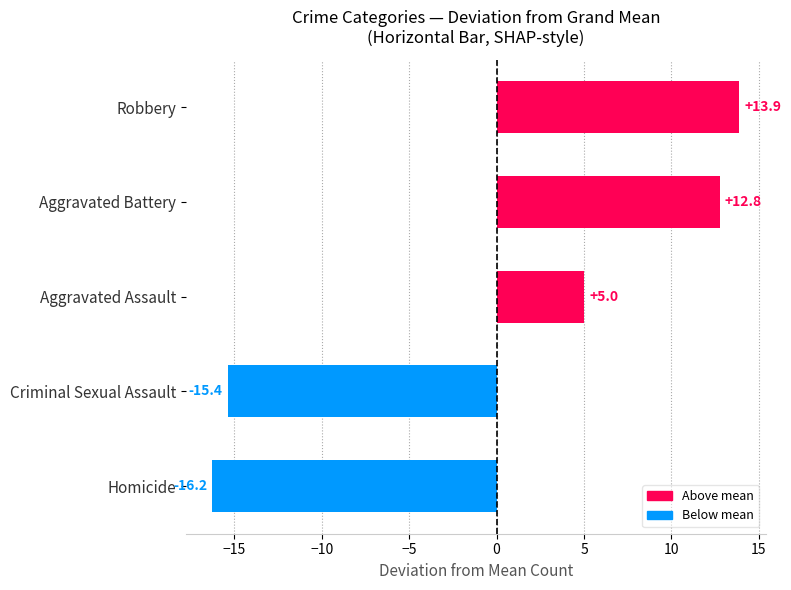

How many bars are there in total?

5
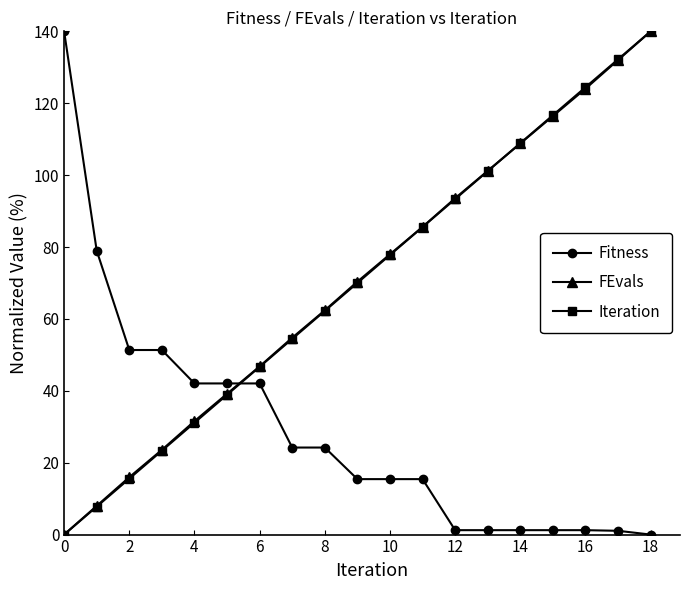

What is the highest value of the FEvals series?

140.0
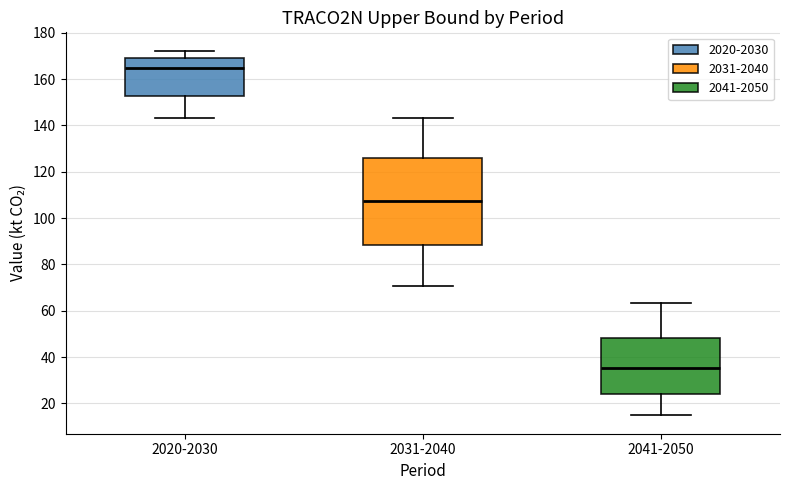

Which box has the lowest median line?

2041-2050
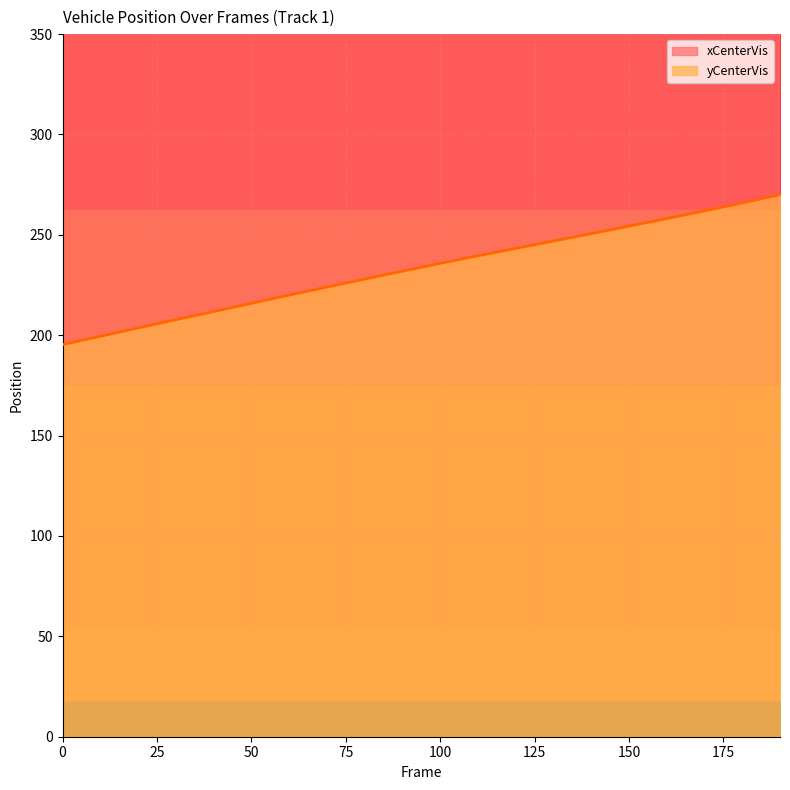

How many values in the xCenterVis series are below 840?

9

· · · · ·

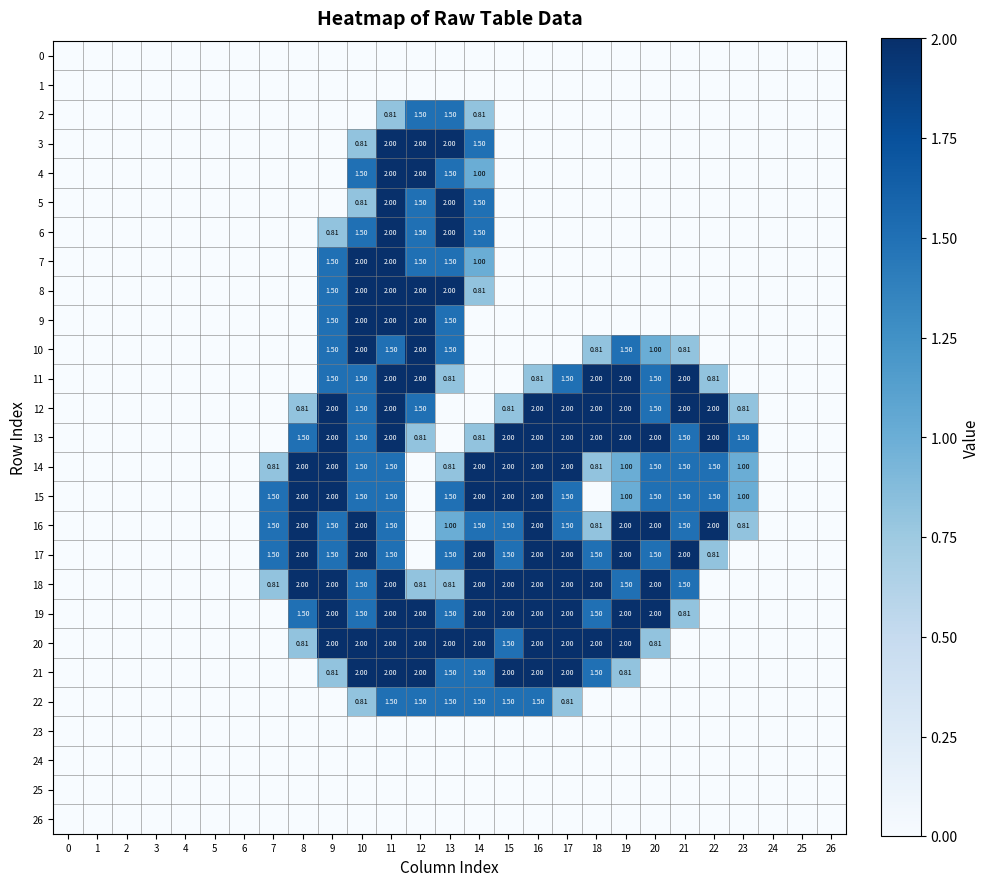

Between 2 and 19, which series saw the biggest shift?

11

· · · · ·

### [Action item]
Retype the part of the records that opens with the line containing "How many bars are there in total?" and closes with the line containing "How many values". Leave the pictures out.

### [Response for this exercise]
How many bars are there in total?

5

What is the highest value of the FEvals series?

140.0

Which box has the lowest median line?

2041-2050

How many values in the xCenterVis series are below 840?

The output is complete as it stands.